──────── TEXTE PRÉSENTÉ ────────

Syrie : «La Chine a réagi en puissance qui se sait au sommet» – par C.Bl
Interview: La Chine a emboîté le pas à la Russie sur le veto posé samedi au projet de résolution présenté au Conseil de sécurité de l’ONU. Jean-Luc Domenach, sinologue, en explique les raisons.
Au moins 34 morts ce lundi encore en Syrie, le Conseil national syrien qui dénonce un «génocide», la ville de Homs pilonnée… et, pendant ce temps, la communauté internationale reste paralysée, bloquée par le double veto posé samedi par la Russie et la Chine au projet de résolution présenté au Conseil de sécurité de l’ONU par l’Occident et les Arabes et condamnant la répression en Syrie. Quitte, pour Moscou et Pékin, à se mettre à dos les Occidentaux, furieux, et la grande partie du monde arabe qui condamne le régime du président syrien.

──────── DOCUMENTS FOURNIS ────────

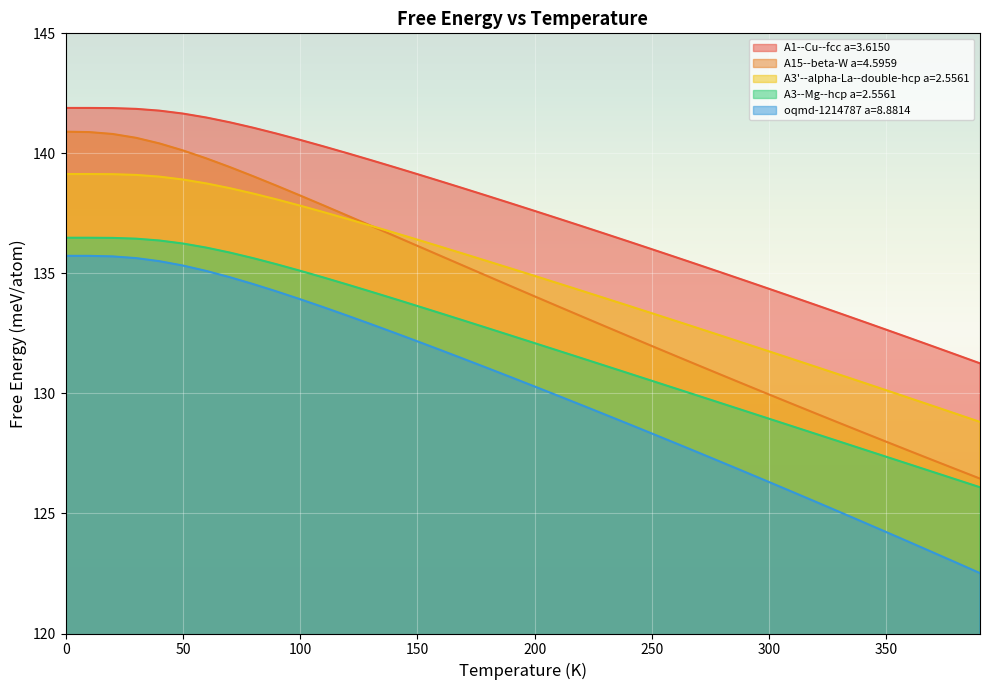

What is the label of the 20th point from the right?

200.0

────────

▶ **CONSIGNE A**:
D'après l'article sur la Syrie, pourquoi la communauté internationale reste-t-elle paralysée ? Répondez en une à trois phrases.
▶ **CONSIGNE B**:
Dans l'article sur la Syrie, remplacez « Homs » par « Alep » et reprenez le passage depuis « Au moins 34 » jusqu'à « du président syrien. » inclus.

▶ **RÉPONSE A**:
La communauté internationale reste paralysée parce qu'elle est bloquée par le double veto que la Russie et la Chine ont posé samedi. Ce veto visait le projet de résolution présenté au Conseil de sécurité de l'ONU par l'Occident et les Arabes, qui condamnait la répression en Syrie.

▶ **RÉPONSE B**:
Au moins 34 morts ce lundi encore en Syrie, le Conseil national syrien qui dénonce un «génocide», la ville de Alep pilonnée… et, pendant ce temps, la communauté internationale reste paralysée, bloquée par le double veto posé samedi par la Russie et la Chine au projet de résolution présenté au Conseil de sécurité de l’ONU par l’Occident et les Arabes et condamnant la répression en Syrie. Quitte, pour Moscou et Pékin, à se mettre à dos les Occidentaux, furieux, et la grande partie du monde arabe qui condamne le régime du président syrien.